S : Vous êtes sur plusieurs fronts en même temps. Combien de vaccins vous êtes en train de tester actuellement ?

SS : Ce n’est pas compliqué. La plateforme pour tester les vaccins est quasiment la même. Lorsque cette plateforme est établie, elle peut être utilisée pour tout type de vaccin. Même la Covid-19, nous sommes avec d’autres partenaires en train de préparer un vaccin. En même temps que nous sommes sur le vaccin, nous avons une étude sur la COVID-19 qui cherche à connaitre l’interaction entre le Covid-19 et le paludisme. Il y a une similitude de symptômes entre la COVID-19 et le paludisme, de même certains antipaludiques ont été considérés comme ayant un effet sur le coronavirus. Nous avons un nouvel antipaludique qui est enregistré au Burkina Faso comme médicament première ligne que nous sommes en train de tester aussi dans le traitement de la COVID-19. En somme, nous sommes en train de tester sur la plateforme une dizaine de vaccins. Il peut être affolant d’entendre ce chiffre. Comme nous l’avons mentionné, c’est une plateforme commune qui est utilisée et nous avons une équipe de près de 70 personnes. Ce n’est donc pas un problème d’accommoder toutes ces études.

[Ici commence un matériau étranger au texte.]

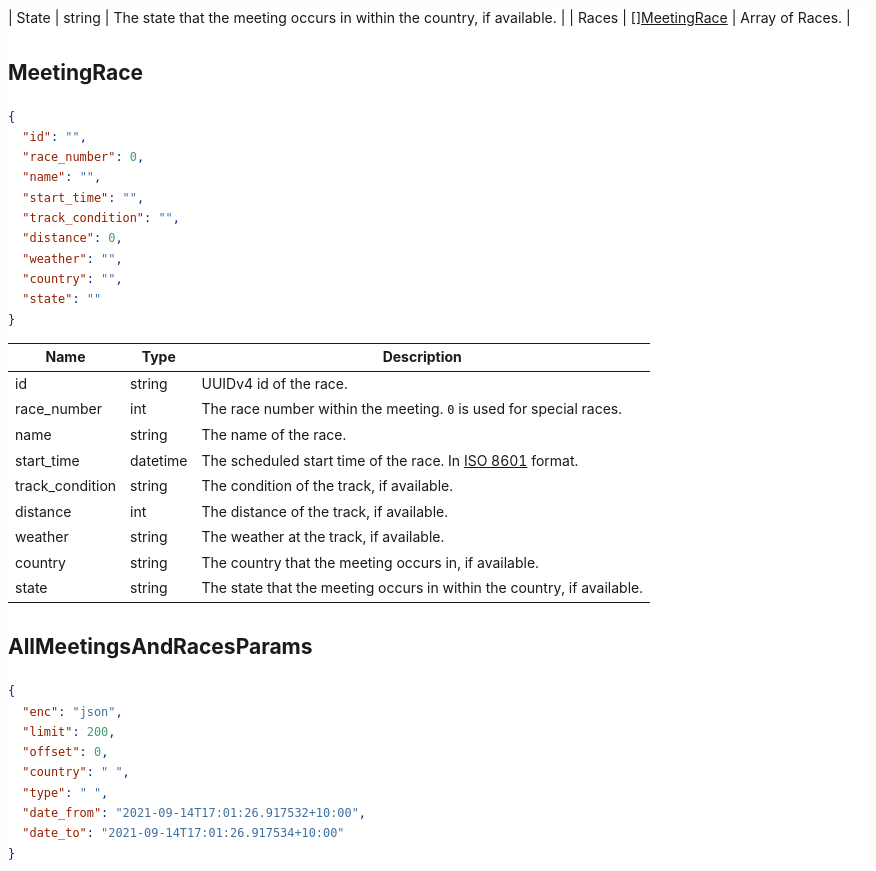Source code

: | State         | string                          | The state that the meeting occurs in within the country, if available. |
| Races         | \[\][MeetingRace](#meetingrace) | Array of Races.                                              |

## MeetingRace

```json
{
  "id": "",
  "race_number": 0,
  "name": "",
  "start_time": "",
  "track_condition": "",
  "distance": 0,
  "weather": "",
  "country": "",
  "state": ""
}
```

| Name            | Type     | Description                                                  |
| --------------- | -------- | ------------------------------------------------------------ |
| id              | string   | UUIDv4 id of the race.                                       |
| race_number     | int      | The race number within the meeting. `0` is used for special races. |
| name            | string   | The name of the race.                                        |
| start_time      | datetime | The scheduled start time of the race. In [ISO 8601](https://en.wikipedia.org/wiki/ISO_8601) format. |
| track_condition | string   | The condition of the track, if available.                    |
| distance        | int      | The distance of the track, if available.                     |
| weather         | string   | The weather at the track, if available.                      |
| country         | string   | The country that the meeting occurs in, if available.        |
| state           | string   | The state that the meeting occurs in within the country, if available. |

## AllMeetingsAndRacesParams

```json
{
  "enc": "json",
  "limit": 200,
  "offset": 0,
  "country": " ",
  "type": " ",
  "date_from": "2021-09-14T17:01:26.917532+10:00",
  "date_to": "2021-09-14T17:01:26.917534+10:00"
}
```
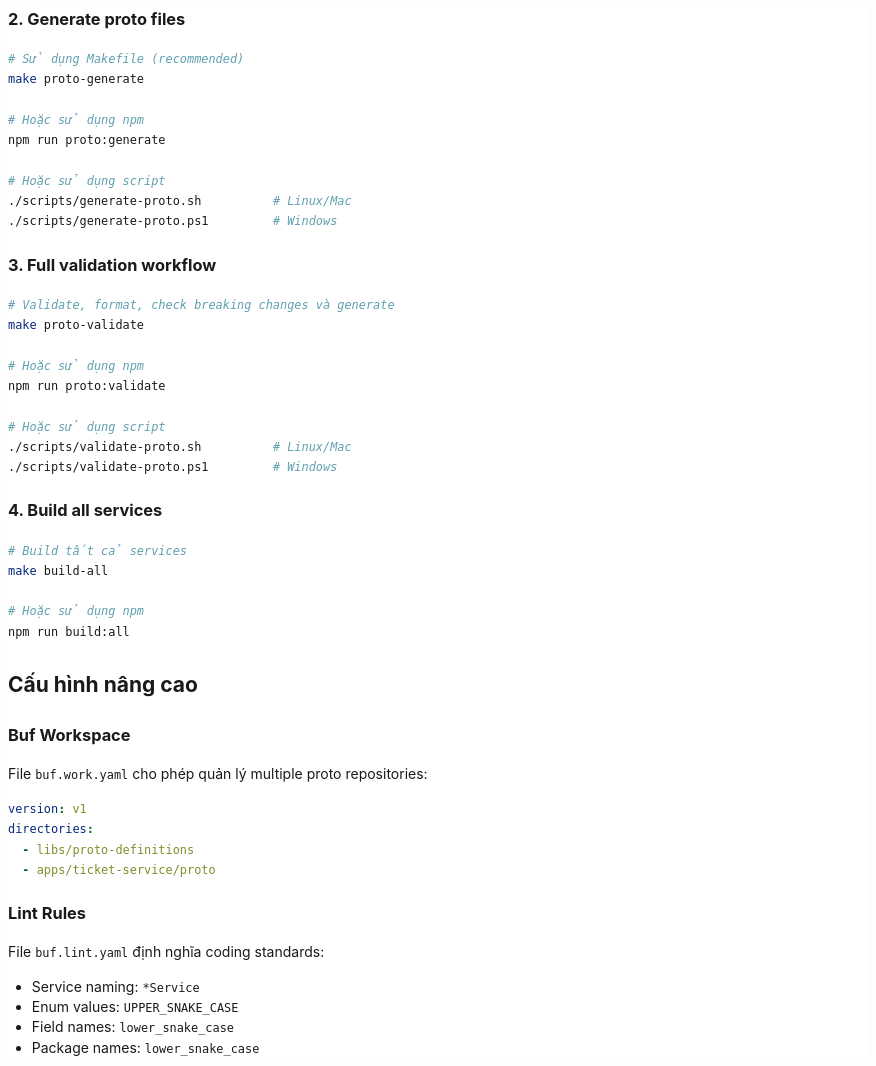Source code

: ### 2. Generate proto files
```bash
# Sử dụng Makefile (recommended)
make proto-generate

# Hoặc sử dụng npm
npm run proto:generate

# Hoặc sử dụng script
./scripts/generate-proto.sh          # Linux/Mac
./scripts/generate-proto.ps1         # Windows
```

### 3. Full validation workflow
```bash
# Validate, format, check breaking changes và generate
make proto-validate

# Hoặc sử dụng npm
npm run proto:validate

# Hoặc sử dụng script
./scripts/validate-proto.sh          # Linux/Mac
./scripts/validate-proto.ps1         # Windows
```

### 4. Build all services
```bash
# Build tất cả services
make build-all

# Hoặc sử dụng npm
npm run build:all
```

## Cấu hình nâng cao

### Buf Workspace
File `buf.work.yaml` cho phép quản lý multiple proto repositories:
```yaml
version: v1
directories:
  - libs/proto-definitions
  - apps/ticket-service/proto
```

### Lint Rules
File `buf.lint.yaml` định nghĩa coding standards:
- Service naming: `*Service`
- Enum values: `UPPER_SNAKE_CASE`
- Field names: `lower_snake_case`
- Package names: `lower_snake_case`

S : Alors, quels sont vos rapports avec l’autorité de régulation pharmaceutique pour la réussite de ces vaccins tests ?

SS : Naturellement, ce sont des rapports de site de recherches à autorité qui régule la recherche. Pour toutes nos études, nous recevons au préalable un avis favorable de cette autorité. Tout ce que nous importons comme produits même jusqu’aux aiguilles font l’objet d’une approbation préalable de l’autorité. Donc, tout est préalablement approuvé par elle.

S : Aviez-vous un accompagnement des autorités pour vos travaux de recherches ?

SS : Oui. Nous avons déjà l’agrément de notre institut par le ministère de la santé et son accréditation par le ministère en charge de la recherche scientifique. C’est déjà très important et une preuve de l’engagement de l’autorité à nous accompagner. Et nous participons en tant que scientifiques aux différentes rencontres. Nous donnons nos avis et contribuons à l’orientation de la politique sanitaire. Mais, lorsqu’on parle de centre privé, de notoriété publique, c’est perçu comme quelque chose qui génère des bénéfices. Alors que non.  Nous ne vendons pas nos services à quiconque. Nous ne réalisons par conséquent pas de bénéfice. Au contraire, nous accompagnons l’Etat, donc le secteur public. Nous contribuons à résorber le chômage et à faire tourner l’économie en ce sens qu’à travers les appels à financement internationaux auxquels nous participons avec succès, nous apportons des fonds externes pour la création d’emplois. Ce sont des subventions publiques qu’on reçoit. Donc des financements publics et sans intérêt que nous réalisons.